Thanks Caroline for your kind words... Don't feel bad for me. I am fine. Last week was what it was. My intention in writing this post was to pay tribute to Mike. The last thing I want is anyone to feel bad for me, really. My heart goes out to Susie and her family.
Soul Mining...beautiful Album..great title..was very pivitol for me as well....
so beautifully written and well captured...death is such a mystery...I remember having conversations about death with Isaiah when one of our good friends passed at a terribly young age (27)...(same thing, great guy, great father, amazing wife and kids...leaves you with that feeling of unfairness)...and not being able to really say anything comforting...but then realizing it's not something we necessarily have to be comfortable with...we don't have to be uncomfortable either, but it's okay for things to be unknown and for there not to be answers or easy explanations......makes you appreciate how beautiful life and living is...every little second, even those moments we feel like pulling our hair out!! Thanks for sharing Amy!

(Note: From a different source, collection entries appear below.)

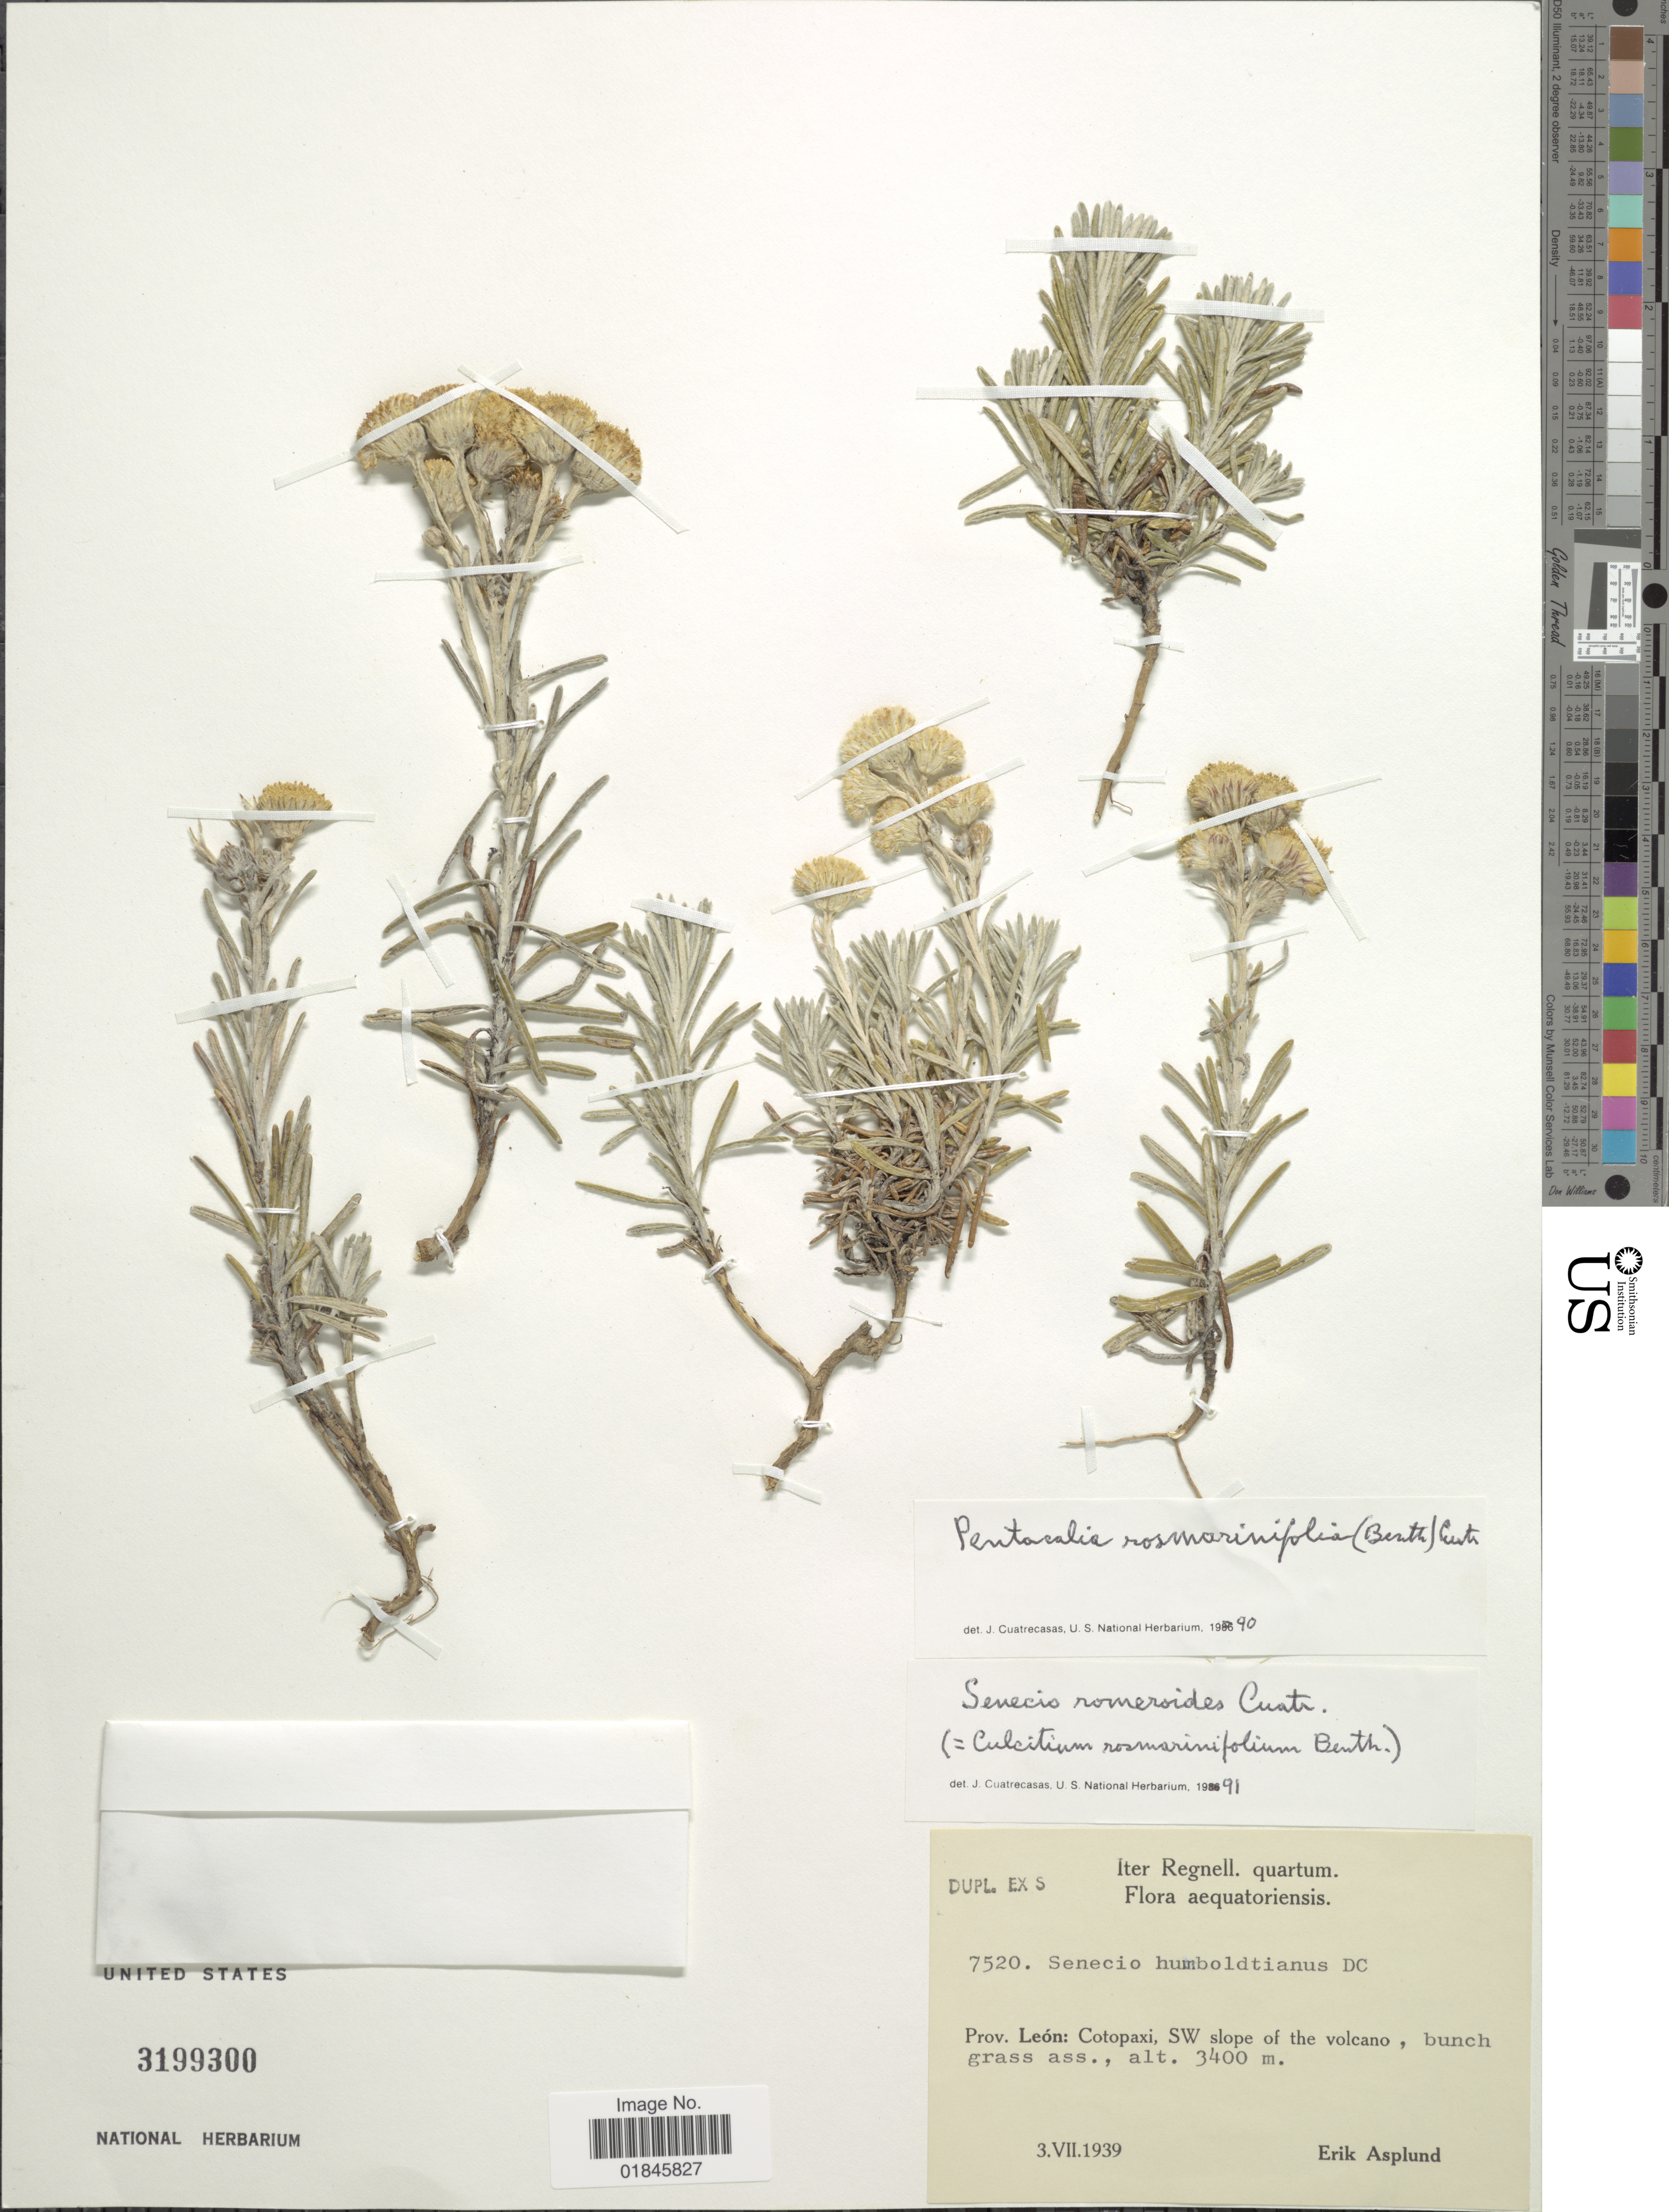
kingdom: Plantae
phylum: Tracheophyta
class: Magnoliopsida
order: Asterales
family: Asteraceae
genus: Pentacalia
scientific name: Pentacalia ruiteranii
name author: (Cuatrec.) Cuatrec.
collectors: E. Asplund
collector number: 7520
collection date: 1939-07-03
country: Ecuador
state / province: Cotopaxi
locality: Prov. León: Cotopaxi, SW slope of the volcano, bunch grass ass.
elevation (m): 3400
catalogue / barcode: US 3199300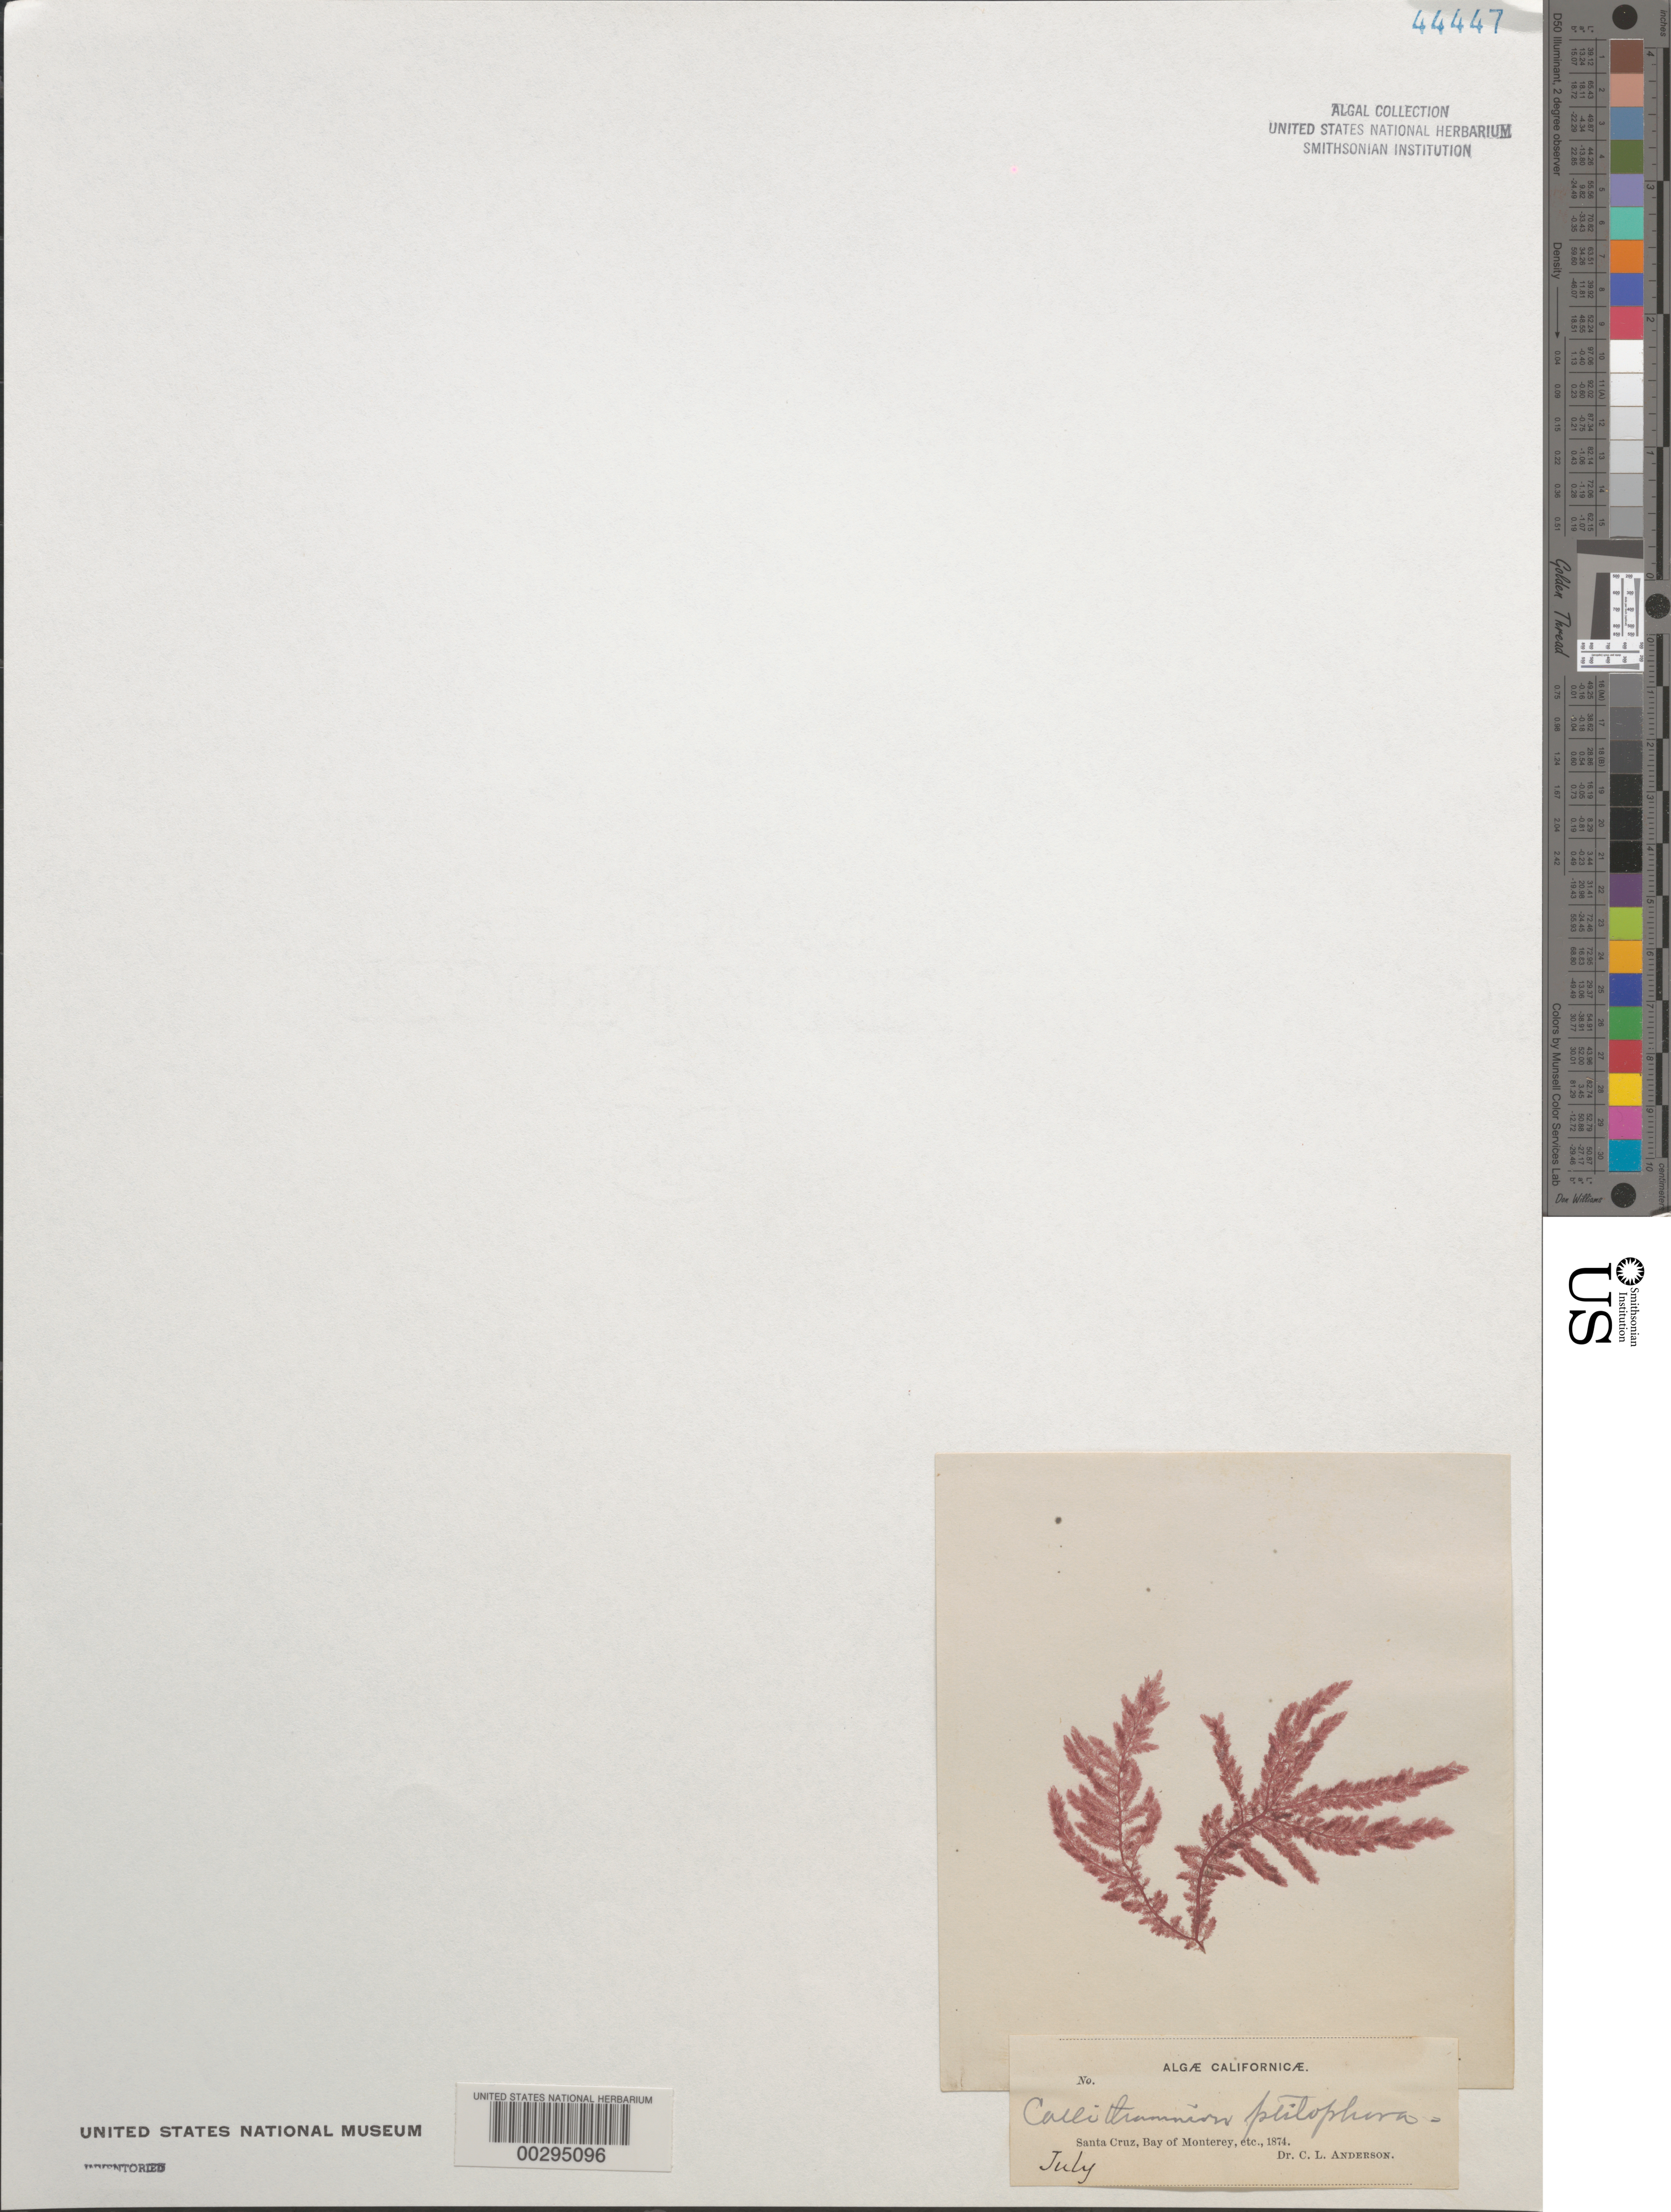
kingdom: Plantae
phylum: Rhodophyta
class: Florideophyceae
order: Ceramiales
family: Callithamniaceae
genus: Callithamnion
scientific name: Callithamnion ptilophora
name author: D.C. Eaton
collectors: C. L. Anderson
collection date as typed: Jul 1874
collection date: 1874-07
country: United States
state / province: California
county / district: Santa Cruz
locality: Santa Cruz, Monterey Bay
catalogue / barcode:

Beautiful post Amy. Sounds like you were very lucky to get to know such a wonderful man.
Of course his wife and children's loss is so huge it is hard to even fathom, however I am sure it was emotionally very tiring for you too. It is hard to loose a friend.
Sounds like a woman's night out is in order.
big smooch.
Sob, smile...beautifuly written and thx for sharing your reflective thoughts...I feel as if I know a little bit about Mike now that I have read through your post...it is always better to remember the person than the loss.
Peace and love to you and Susie & family!